Each entry that follows should be given again word for word; please leave out its pictures.

#### [Data under study]
○ ○ ○ ○ ○

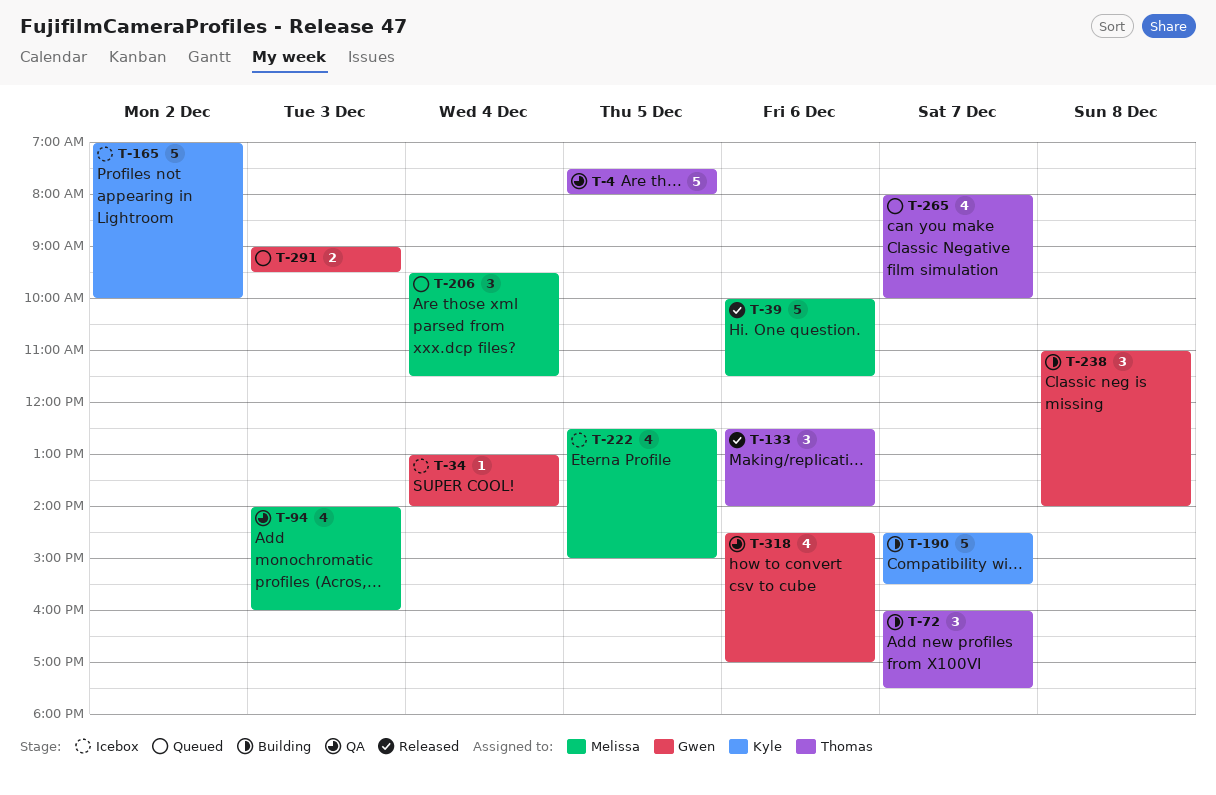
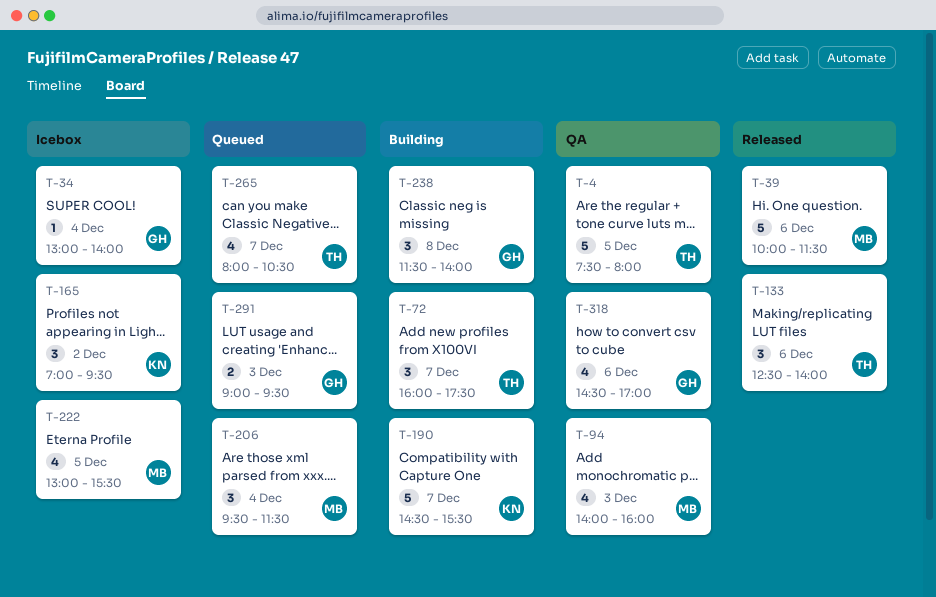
T-165, estimate: 5 -> 3
T-165, ends: 10:00 -> 09:30
T-222, begins: 12:30 -> 13:00
T-222, ends: 15:00 -> 15:30
T-238, begins: 11:00 -> 11:30
T-265, ends: 10:00 -> 10:30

○ ○ ○ ○ ○

#### [Solution]
T-165, estimate: 5 -> 3
T-165, ends: 10:00 -> 09:30
T-222, begins: 12:30 -> 13:00
T-222, ends: 15:00 -> 15:30
T-238, begins: 11:00 -> 11:30
T-265, ends: 10:00 -> 10:30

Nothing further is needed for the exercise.